Singer, songwriter, guitarist, mandolinist, producer, and educator Andy May continues a good run. By his twentieth birthday in 1969, Andy had played Carnegie Hall and won the Grand Championship on guitar at the fabled Union Grove, North Carolina, Old Time Fiddler's Convention. His music has been heard around the world on recordings and TV shows. In 2008, Swift River Music, the record label Andy started and runs, received the IBMA Recorded Event of the Year award for Everett Lilly & Everybody and Their Brother, to which Andy also contributed mandolin playing and production skills.

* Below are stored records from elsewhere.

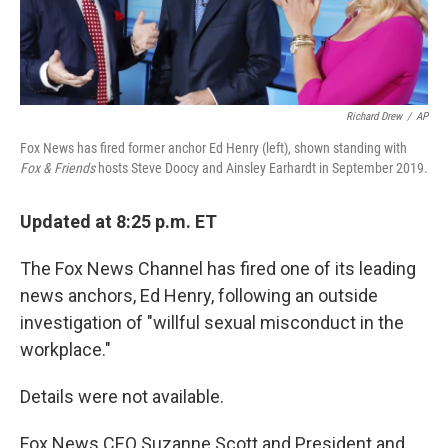
Richard Drew
/
AP
Fox News has fired former anchor Ed Henry (left), shown standing with
Fox & Friends
hosts Steve Doocy and Ainsley Earhardt in September 2019.
Updated at 8:25 p.m. ET
The Fox News Channel has fired one of its leading
news anchors, Ed Henry, following an outside
investigation of "willful sexual misconduct in the
workplace."
Details were not available.
Fox News CEO Suzanne Scott and President and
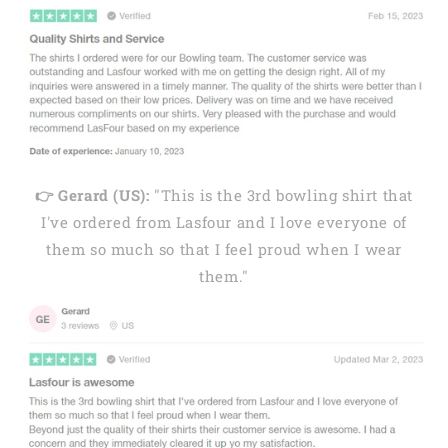
👉 Gerard (US):
"This is the 3rd bowling shirt that
I've ordered from Lasfour and I love everyone of
them so much so that I feel proud when I wear
them."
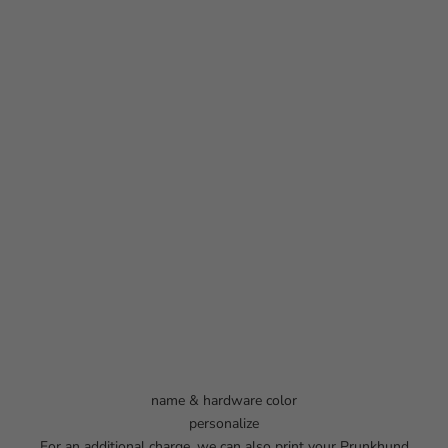
name & hardware color
personalize
For an additional charge, we can also print your Prunkhund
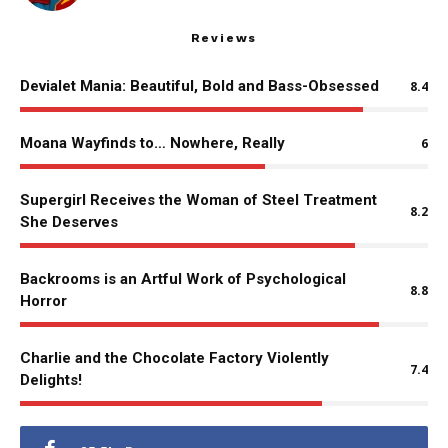
Reviews
Devialet Mania: Beautiful, Bold and Bass-Obsessed
8.4
Moana Wayfinds to… Nowhere, Really
6
Supergirl Receives the Woman of Steel Treatment
8.2
She Deserves
Backrooms is an Artful Work of Psychological
8.8
Horror
Charlie and the Chocolate Factory Violently
7.4
Delights!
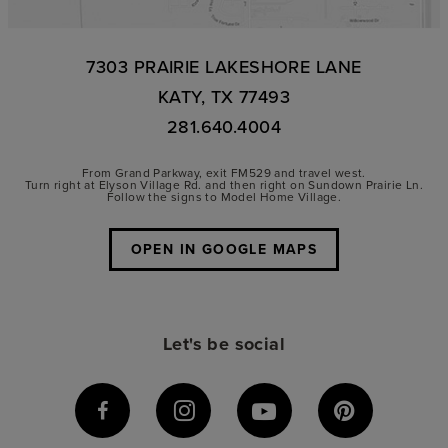
7303 PRAIRIE LAKESHORE LANE
KATY, TX 77493
281.640.4004
From Grand Parkway, exit FM529 and travel west.
Turn right at Elyson Village Rd. and then right on Sundown Prairie Ln.
Follow the signs to Model Home Village.
OPEN IN GOOGLE MAPS
Let's be social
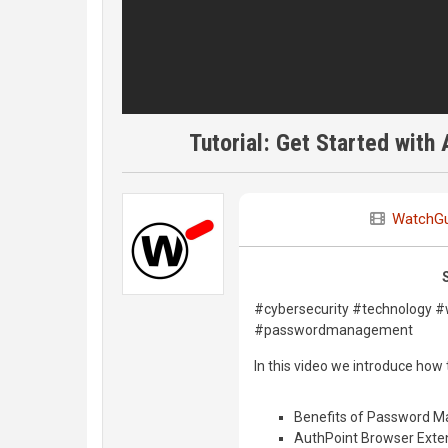
Tutorial: Get Started wit
WatchG
#cybersecurity #technology 
#passwordmanagement
In this video we introduce ho
Benefits of Password 
AuthPoint Browser Exte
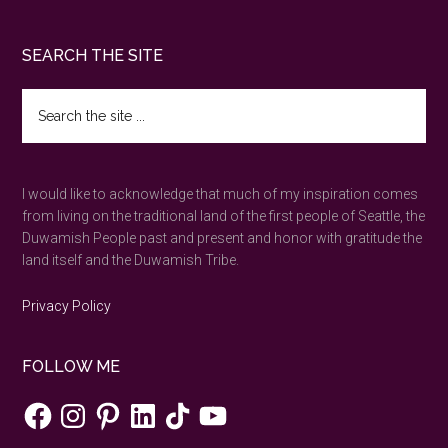
Bainbridge
Island
Footer
SEARCH THE SITE
day
trip
Search
bliss
the
site
...
I would like to acknowledge that much of my inspiration comes
from living on the traditional land of the first people of Seattle, the
Duwamish People past and present and honor with gratitude the
land itself and the Duwamish Tribe.
Privacy Policy
FOLLOW ME
Facebook
Instagram
Pinterest
LinkedIn
TikTok
YouTube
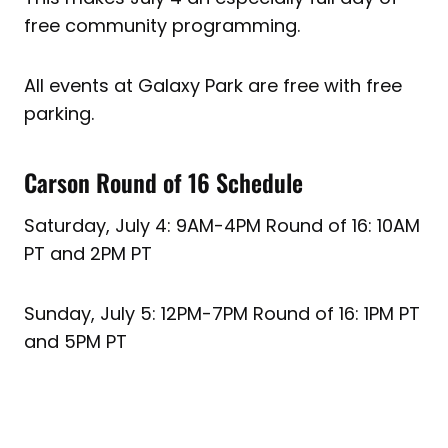
free community programming.
All events at Galaxy Park are free with free
parking.
Carson Round of 16 Schedule
Saturday, July 4: 9AM-4PM Round of 16: 10AM
PT and 2PM PT
Sunday, July 5: 12PM-7PM Round of 16: 1PM PT
and 5PM PT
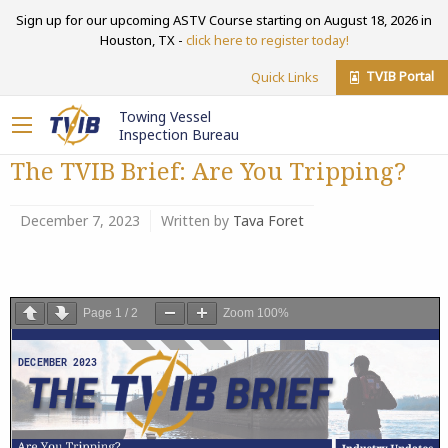
Sign up for our upcoming ASTV Course starting on August 18, 2026 in
Houston, TX -
click here to register today!
TVIB Portal
Quick Links
Towing Vessel
Inspection Bureau
The TVIB Brief: Are You Tripping?
December 7, 2023
Written by
Tava Foret
Page
1
/
2
Zoom
100%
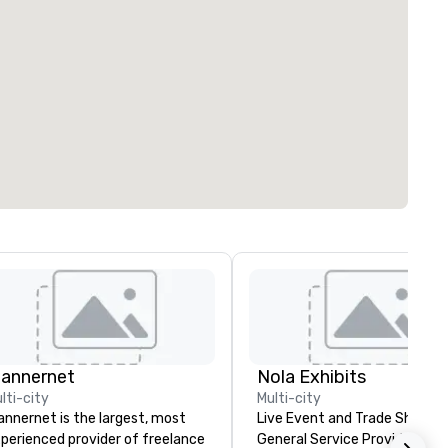
lannernet
Nola Exhibits
lti-city
Multi-city
annernet is the largest, most
Live Event and Trade Show
perienced provider of freelance
General Service Provider. Cu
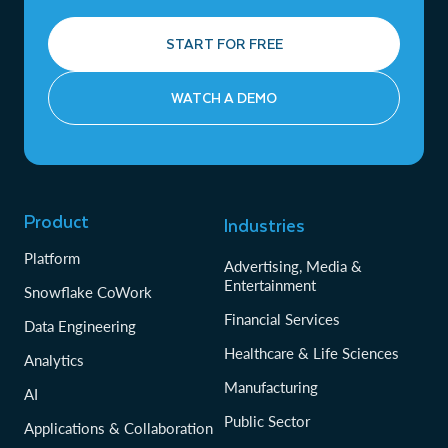
START FOR FREE
WATCH A DEMO
Product
Industries
Platform
Advertising, Media &
Entertainment
Snowflake CoWork
Financial Services
Data Engineering
Healthcare & Life Sciences
Analytics
Manufacturing
AI
Public Sector
Applications & Collaboration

Through the years Andy has appeared with artists as diverse as Merle Haggard, Pete Seeger, Mike Seeger, Nickel Creek, Brownie McGee and Sonny Terry, Tom Paxton, Jerry Jeff Walker, and many others. He has been a regular performer and workshop leader at MerleFest since 2001 and at "Winfield" (the Walnut Valley Festival) since 1989.
As a teenager in New York City in the late 1960's, Andy performed often at Izzy Young's Folklore Center concerts (where Bob Dylan cut his teeth a few years earlier) and on WBAI-FM. He left the city in 1970, moving to Massachusetts where he played the club, honkytonk, concert, and festival circuit full-time throughout the Northeast. In 1987, Andy moved to Colorado, continuing to perform and write, as well as produce records and teach. Production work and songwriting opportunities led him to Nashville in 1996. Still in Tennessee, he continues to write for a variety of projects, produce all kinds of recordings, play diverse venues, and work as an educator, most recently presenting workshops at the Country Music Hall of Fame.
Andy has been called a “troubadour of life,” an “Americana pioneer,” a “master of traditional American musical styles,” and an “upbeat roots rocker.” His music can be exuberant, thoughtful, funny, or bittersweet, but it’s always a joyful experience. Andy’s originality and optimism and his love and respect for our musical roots always shine through.